Church? What the fuck are you doing? Grif demanded silently.
Hey, this wasn't my idea! the A.I. protested. His voice was slightly sulky; he wasn't used to being spotted so quickly by the sim-troopers. Your little 'bang the chair on the table' routine got some attention and Carolina wanted to make sure North and Wash weren't going to start fighting.
So you waited until after the argument was over to jump into my implants? Clear annoyance flowed through Grif as he roughly pushed open the door to the men's bathroom.
I told Carolina you could handle it. It's not my fault she's feeling over-protecti- Dude, seriously?
I need to piss, Church. If you didn't want to see it you shouldn't have jumped on board without asking. When the itch that heralded Epsilon's presence didn't vanish, Grif felt his temper flare. Church! he silently yelled, Say what you want to say and get the fuck out!
All right, all right! Just give me a rundown on what happened between Wash and North so I can tell Carolina. Alcohol is making her feel all mother-hen-y and shit.

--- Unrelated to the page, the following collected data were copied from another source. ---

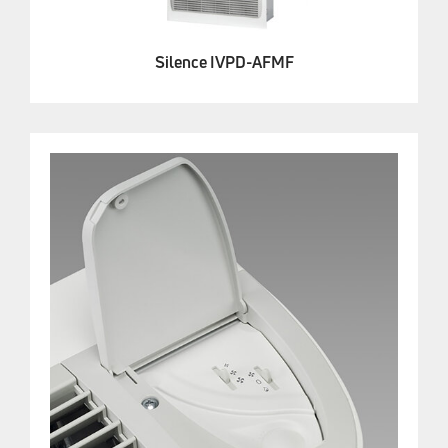
Silence IVPD-AFMF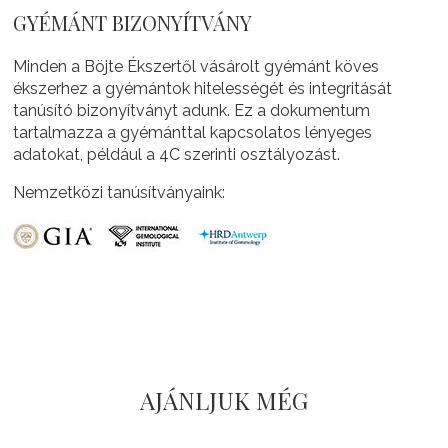
GYÉMÁNT BIZONYÍTVÁNY
Minden a Böjte Ékszertől vásárolt gyémánt köves
ékszerhez a gyémántok hitelességét és integritását
tanúsító bizonyítványt adunk. Ez a dokumentum
tartalmazza a gyémánttal kapcsolatos lényeges
adatokat, például a 4C szerinti osztályozást.
Nemzetközi tanúsítványaink:
AJÁNLJUK MÉG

Rolling his eyes, Grif mentally bundled up the conversation he'd jumped into and shoved it at the A.I. There was a flicker of surprise before Epsilon dove into it. Then, a chuckle, amusement layered with compassion, sympathy, and understanding.
Grif? I'm glad we're on the same side, Epsilon informed him. North's right, your brain is freaky good at processing intel. Almost as good as me, actually. Alright, that's all I needed. Catch you later! You're done pissing, by the way.
The tickle vanished. Grif stared at the wall in quiet resignation. He was surrounded by idiots and assholes. With a sigh, he started the process of tucking himself back into the armor. May as well go find his asshole. With the Reds and Blues in the bar, it was sure to be an entertaining night.